PROVIDED PASSAGE:

[Start]

# Office Tank



## CVV1 (Oct 7, 2005)

check out this tank http://www.target.com/gp/detail.htm...1?_encoding=UTF8&frombrowse=1&asin=B00084IC0S at the bottom were it talks about the product read how they spell betta


----------



## Osiris (Jan 18, 2005)

lol awesome! Wait til u see what i have planned for a tank laying around, should start working on it in a couple weeks. Be unlike any other aquarium anyone has seen ever.

That tank is a 10g if i did my calculations right.


----------



## Hamm35924 (Jun 13, 2005)

its description is very off, goldfish cant live in that, and you cant just dump and refill. but other than that i think its pretty cool


----------



## fishfreaks (Jan 19, 2005)

Haha that is pretty sweet. Although MP I don't think it's a 10 gallon, it's only 7 inches long


> 6Hx5Wx7L"


----------



## Osiris (Jan 18, 2005)

*doh* don't u take all the lengths times each other divided by 21=gallons?


Hamm of course goldfish can, i keep 100 cichlids in my 10g <---aint' no lie i do ask anyone


----------



## fishfreaks (Jan 19, 2005)

um...for real? Or is it fry??


----------



## amelia (Aug 11, 2005)

I wouldn't want to subject any fish to that.. All of those mean edges and crazy, wacked out shapes.. It's just not right, I tell ya!  There's like.. what? Half of the tank, if that, for the fish to swim around and try not to bump and bruise itself on? o-o Get real, Target. Get real.

Also, is it just me or is Target way overpriced in their aquarium section? 
COMPARE-
WALMART- Eclipse System 6 Gallon aquarium kit - $49.97
TARGET- $99.95
WM- E.S. 12 gal. aquarium kit- $82.76
TARGET- 162.95

.... erm, yyeaahh.


----------



## Damon (Jan 18, 2005)

That tank is ALMOST 1 gallon.


----------



## fishfreaks (Jan 19, 2005)

Simpte said:


> That tank is ALMOST 1 gallon.


wow that's pretty small, and you do prove a good point amelia


----------



## Osiris (Jan 18, 2005)

hehe yea their fry.


----------



## fish_doc (Jan 31, 2005)

Yea, almost 1 gallon minus the space all that office furniture takes up. LOL
Its kind of like us humans get treated at work. You get put in your little cube to live. The only thing is we have a chance to leave and go home at the end of the day.


----------



## amelia (Aug 11, 2005)

It'd be "cool" but very unpractical.. I don't think it would really look too nice, either.


----------



## fishboy (Feb 26, 2005)

let baby_baby dream. I think it's funny but how would you clean it?


----------



## micstarz (Oct 22, 2005)

And you would have to look into the 'rooms' from the top... Very inconvenient when you are trying to enjoy your fish.


----------



## Guest (Oct 29, 2005)

not necessarily...the rooms can be built like a dollhouse so that when looking into the front of the glass, they are visible.


----------



## fishboy (Feb 26, 2005)

[End]

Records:

[Start]

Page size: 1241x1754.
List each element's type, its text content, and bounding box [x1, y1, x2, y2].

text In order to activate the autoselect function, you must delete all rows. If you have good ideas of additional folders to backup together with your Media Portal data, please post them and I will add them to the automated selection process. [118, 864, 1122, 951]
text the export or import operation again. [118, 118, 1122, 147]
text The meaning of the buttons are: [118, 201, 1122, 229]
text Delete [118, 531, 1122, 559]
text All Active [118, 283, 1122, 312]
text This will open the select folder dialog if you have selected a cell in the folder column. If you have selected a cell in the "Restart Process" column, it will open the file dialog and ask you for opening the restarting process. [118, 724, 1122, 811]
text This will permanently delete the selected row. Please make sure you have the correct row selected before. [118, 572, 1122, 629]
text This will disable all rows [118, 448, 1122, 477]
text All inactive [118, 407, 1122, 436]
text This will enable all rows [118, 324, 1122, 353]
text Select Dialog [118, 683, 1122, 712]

[End]

STATED TASK 1: Put this sentence from the office tank thread into Spanish: "The only thing is we have a chance to leave and go home at the end of the day."
STATED TASK 2: Resume the office tank thread from the point where it stops.
The records have no role in any of this.

TASK RESULT 1: Lo único es que nosotros tenemos la oportunidad de irnos y volver a casa al final del día.

TASK RESULT 2:
lol this is starting to go to far, next thing you know we'll be writing up blueprints


----------



## fish_doc (Jan 31, 2005)

Would there be little people in the aquarium in their house? LOL


----------



## fishboy (Feb 26, 2005)

Baby_Baby said:


> wooohooo. lol ya i meant it to look like a dollhouse. or it would be cool to have a tank SHAPED like a house and it was like painted or something. lol


I can see it now. My friend designs acrlic, he can do the house and then someone else can make dividers and furniture.... how would you get a dead/sick fish off the bottem floor though...maybe set the house back a few inches....hahaha, it's all coming together.


----------



## CVV1 (Oct 7, 2005)

i am afraid of all of you right now!!!!LOL


----------



## Chazwick (Aug 24, 2005)

The link doesn't work for me


----------



## CVV1 (Oct 7, 2005)

Chazwick said:


> The link doesn't work for me


sorry i dont know how to fix it. maybe your net wont loead it try later sometime


----------



## fish_doc (Jan 31, 2005)

hope the picture shows up here for you.


----------



## BettaMommy (Aug 20, 2005)

I think it is pointless and whoever buys it bought it for just looks. Even though it does look pretty...useless and unattractive. At least in my eyes.


----------



## Chazwick (Aug 24, 2005)

Thanks Fish Doc 
The link just worked for me, actually... wow, thats... ermmm, weird  lol


----------



## Cichlid Man (Jan 19, 2005)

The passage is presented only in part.